Più superfood e meno carne, la salute vien mangiando

La tavola è il primo posto dove ci prendiamo cura di noi stessi. A caccia di una alimentazione il più sana possibile, gli italiani si informano e comprano sempre più spesso i superfood, diminuiscono il consumo di carne e pensano in futuro di mangiare più frutta e più verdura

La salute passa prima di tutto dalla tavola. Lo avevamo raccontato nel Rapporto Coop 2018 e gli ultimi dati delle vendite dei superfood lo confermano. Stando ai numeri diffusi da GS1 – Osservatorio Immagino, l’avocado registra un +121% nelle vendite, seguito da curcuma +71% e zenzero +37%.  Una tendenza che avevamo argomentato nel Rapporto Coop 2018 attraverso le ricerche su Google. Nel 2018 le ricerche di informazioni sulla curcuma registravano un +258%, +89% quelle della spirulina e +70% quelle della mandorla. I social confermavano il nuovo trend attraverso gli hashtag più di tendenza. Da #foodporn a #cibo, passando per #curcuma, #fruttidibosco e #zenzero.

D’altronde la nostra ricerca Stili d’Italia dimostra che la tavola degli italiani si sta facendo sempre più complessa. Alla tradizione si affiancano con sempre maggiore frequenza stili alimentari vegani o vegetariani, senza glutine, biosalutisti o senza lattosio. Un mosaico in cui gli stili alimentari sono spesso compresenti, tratteggiando il profilo di un italiano innovatore cui si affianca magari il risparmiatore, senza mai togliere comunque spazio ai tradizionalisti puri.

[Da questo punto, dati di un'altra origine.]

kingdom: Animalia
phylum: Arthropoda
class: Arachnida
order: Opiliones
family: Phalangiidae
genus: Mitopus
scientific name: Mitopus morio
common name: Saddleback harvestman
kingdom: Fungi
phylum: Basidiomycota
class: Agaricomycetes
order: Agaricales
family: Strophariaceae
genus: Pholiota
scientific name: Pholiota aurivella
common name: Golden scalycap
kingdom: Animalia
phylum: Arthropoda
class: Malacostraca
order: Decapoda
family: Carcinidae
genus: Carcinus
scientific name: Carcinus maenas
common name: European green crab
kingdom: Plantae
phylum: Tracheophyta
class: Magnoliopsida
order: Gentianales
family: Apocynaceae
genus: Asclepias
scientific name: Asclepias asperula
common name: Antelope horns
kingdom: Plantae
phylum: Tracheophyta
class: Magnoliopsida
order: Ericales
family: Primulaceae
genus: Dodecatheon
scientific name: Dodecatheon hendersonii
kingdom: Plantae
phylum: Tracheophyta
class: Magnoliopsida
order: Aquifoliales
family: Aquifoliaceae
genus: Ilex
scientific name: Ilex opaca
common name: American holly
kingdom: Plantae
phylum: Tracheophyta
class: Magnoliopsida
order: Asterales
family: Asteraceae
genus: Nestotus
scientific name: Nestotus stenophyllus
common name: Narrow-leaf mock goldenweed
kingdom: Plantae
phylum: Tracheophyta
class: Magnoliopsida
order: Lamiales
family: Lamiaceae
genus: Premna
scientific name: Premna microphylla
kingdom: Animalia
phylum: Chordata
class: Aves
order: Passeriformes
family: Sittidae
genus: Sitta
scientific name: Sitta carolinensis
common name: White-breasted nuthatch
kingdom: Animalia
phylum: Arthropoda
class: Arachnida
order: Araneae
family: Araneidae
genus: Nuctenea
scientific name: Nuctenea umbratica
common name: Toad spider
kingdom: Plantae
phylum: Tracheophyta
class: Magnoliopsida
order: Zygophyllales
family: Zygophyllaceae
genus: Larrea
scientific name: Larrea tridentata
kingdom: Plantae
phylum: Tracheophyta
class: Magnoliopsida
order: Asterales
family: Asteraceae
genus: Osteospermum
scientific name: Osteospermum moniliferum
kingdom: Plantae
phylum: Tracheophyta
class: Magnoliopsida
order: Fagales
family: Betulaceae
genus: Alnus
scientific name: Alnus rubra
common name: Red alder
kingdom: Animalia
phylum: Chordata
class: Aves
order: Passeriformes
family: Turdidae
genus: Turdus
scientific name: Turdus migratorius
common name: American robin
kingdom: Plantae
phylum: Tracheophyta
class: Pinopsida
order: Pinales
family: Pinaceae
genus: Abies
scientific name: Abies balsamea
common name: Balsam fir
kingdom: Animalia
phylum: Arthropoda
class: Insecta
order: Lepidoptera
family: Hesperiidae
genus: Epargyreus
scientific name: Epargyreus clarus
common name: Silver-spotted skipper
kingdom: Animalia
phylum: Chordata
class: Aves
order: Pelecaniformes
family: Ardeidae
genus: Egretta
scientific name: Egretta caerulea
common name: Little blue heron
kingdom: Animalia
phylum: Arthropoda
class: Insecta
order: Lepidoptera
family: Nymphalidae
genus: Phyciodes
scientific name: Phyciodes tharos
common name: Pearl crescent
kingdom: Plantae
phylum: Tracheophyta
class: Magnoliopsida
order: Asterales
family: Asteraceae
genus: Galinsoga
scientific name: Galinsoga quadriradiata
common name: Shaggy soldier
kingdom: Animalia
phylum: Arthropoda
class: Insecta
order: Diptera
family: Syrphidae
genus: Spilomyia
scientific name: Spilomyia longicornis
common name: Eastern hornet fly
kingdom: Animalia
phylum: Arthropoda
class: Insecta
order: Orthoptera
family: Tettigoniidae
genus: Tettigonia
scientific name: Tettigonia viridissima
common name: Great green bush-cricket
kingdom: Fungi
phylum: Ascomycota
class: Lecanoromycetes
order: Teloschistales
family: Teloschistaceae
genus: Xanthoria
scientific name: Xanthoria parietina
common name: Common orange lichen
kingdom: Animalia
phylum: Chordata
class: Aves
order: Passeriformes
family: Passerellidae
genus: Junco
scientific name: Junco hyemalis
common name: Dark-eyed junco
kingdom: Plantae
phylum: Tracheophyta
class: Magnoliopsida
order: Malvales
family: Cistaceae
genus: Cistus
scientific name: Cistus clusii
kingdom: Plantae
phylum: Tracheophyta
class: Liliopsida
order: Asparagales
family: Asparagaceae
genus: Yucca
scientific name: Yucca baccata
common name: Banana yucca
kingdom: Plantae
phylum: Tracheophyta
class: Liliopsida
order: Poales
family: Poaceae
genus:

La salute è il mantra che guida gli acquisti degli italiani per quanto riguarda ciò che mettere in tavola. Il biologico nel 2018 ha registrato crescite a due cifre, perfino nel discount. Una famiglia su tre lo acquista abitualmente e l’ortofrutta è ovviamente il campo dove il bio la fa da padrona coprendo il 5.8% del fatturato per area merceologica in iper e supermercati.

Salute di oggi e salute di domani perché al fianco del biologico  si sta affermando un altro mantra per gli acquisti degli italiani: l’eticità e la sostenibilità del prodotto. Il basso contenuto di plastica, il biodegradabile, il senza nichel o il green trascinano le vendite. Mentre un occhio va anche alla scelta di prodotti responsabili che rispettino le foreste o il commercio equo.

Il tutto in un’ottica che vede gli italiani spostarsi ogni giorno di più verso una dieta mediterranea il più completa possibile. Sulle tavole del Paese tra 5 anni, i cittadini vedono più frutta e meno carne. Crescita del +38% per la verdura fresca o cotta, +37% per la frutta, +27% per i legumi e -25% carni rosse, -25% salumi e affettati, -12% formaggi.